1. Mensagem do nosso camarada Mário Beja Santos (ex-Alf Mil Inf, CMDT do Pel Caç Nat 52, Missirá e Bambadinca, 1968/70), com data de 31 de Janeiro de 2019:
Queridos amigos,
Santos Andrade está agora a fazer recruta, todos a fizemos. Podem dar um contributo aqui para a história do BCAV 490 em verso? Filipe Leandro Martins em "O Pé na Paisagem" lembra as botas da tropa, texto de rara impressividade: "Os dois pares que tínhamos iam sempre brilhar nas formaturas, nas revistas, nas chamadas. Quando as recebíamos elas vinham tão grosseiras que era difícil amaciar-lhes o pelo, bebiam frascos de tinta e latas de graxa, aguentavam escovadelas dementes, duras de roer. Alguns havia que passavam o fim de semana a dar-lhes pomada e a queimar-lhes o pelo. Outros passavam o dia à volta dos dois pares. Eram engraxadores de coração, a graxa entrara-lhes na alma através dos dedos, o prazer que tinham era mirarem-se no espelho das botas, ouvirem elogios do alferes na parada".
Mas mais, muito mais, aconteceu na nossa recruta. Toca a lembrar!
Um abraço do
Mário
Missão cumprida… e a que vamos cumprindo (2)

§ **Descrição da tarefa**
Segundo o texto, em que obra Filipe Leandro Martins lembra as botas da tropa?

§ **Dados fornecidos**
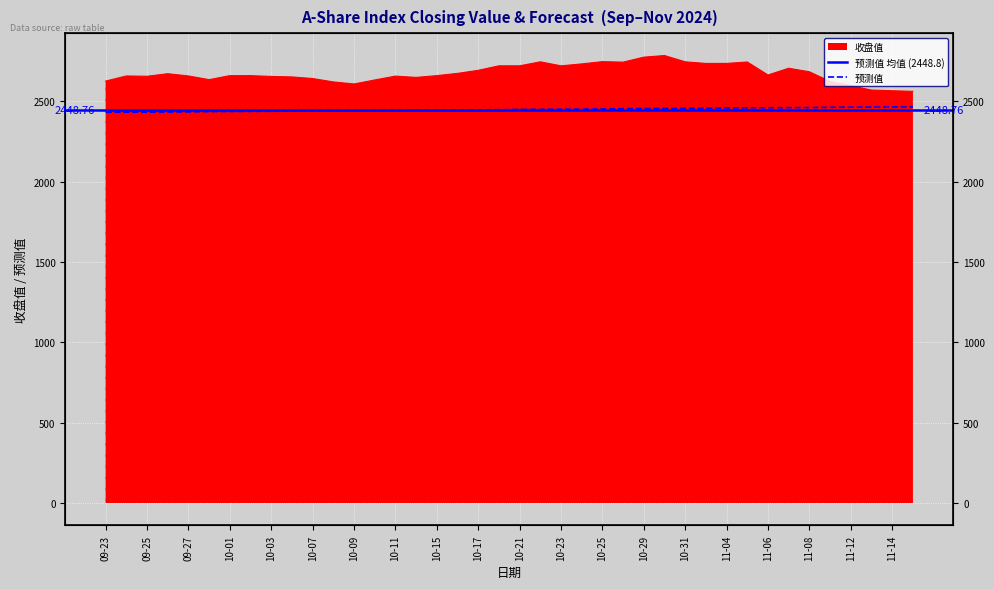

True or false: 预测值 has a value of 2458.7 at 11-04.

True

§ **Resposta**
Em "O Pé na Paisagem".